[Input]

"""

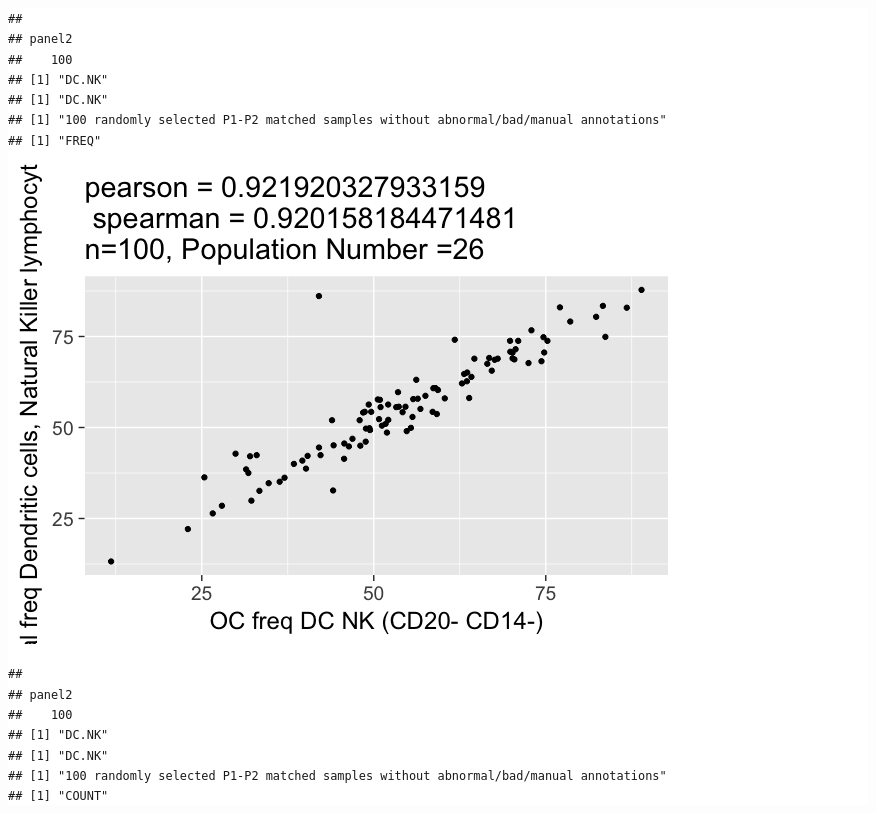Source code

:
 ```
## 
## panel2 
##    100 
## [1] "DC.NK"
## [1] "DC.NK"
## [1] "100 randomly selected P1-P2 matched samples without abnormal/bad/manual annotations"
## [1] "FREQ"
```

![](latestComps_SS_CD8_CD14_V2_files/figure-html/setup-56.png)

```
## 
## panel2 
##    100 
## [1] "DC.NK"
## [1] "DC.NK"
## [1] "100 randomly selected P1-P2 matched samples without abnormal/bad/manual annotations"
## [1] "COUNT"
```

"""

[Activity] Reproduce the records above word for word, without the images.

[Response to this task]
Source code

:
 ```
## 
## panel2 
##    100 
## [1] "DC.NK"
## [1] "DC.NK"
## [1] "100 randomly selected P1-P2 matched samples without abnormal/bad/manual annotations"
## [1] "FREQ"
```

![](latestComps_SS_CD8_CD14_V2_files/figure-html/setup-56.png)

```
## 
## panel2 
##    100 
## [1] "DC.NK"
## [1] "DC.NK"
## [1] "100 randomly selected P1-P2 matched samples without abnormal/bad/manual annotations"
## [1] "COUNT"
```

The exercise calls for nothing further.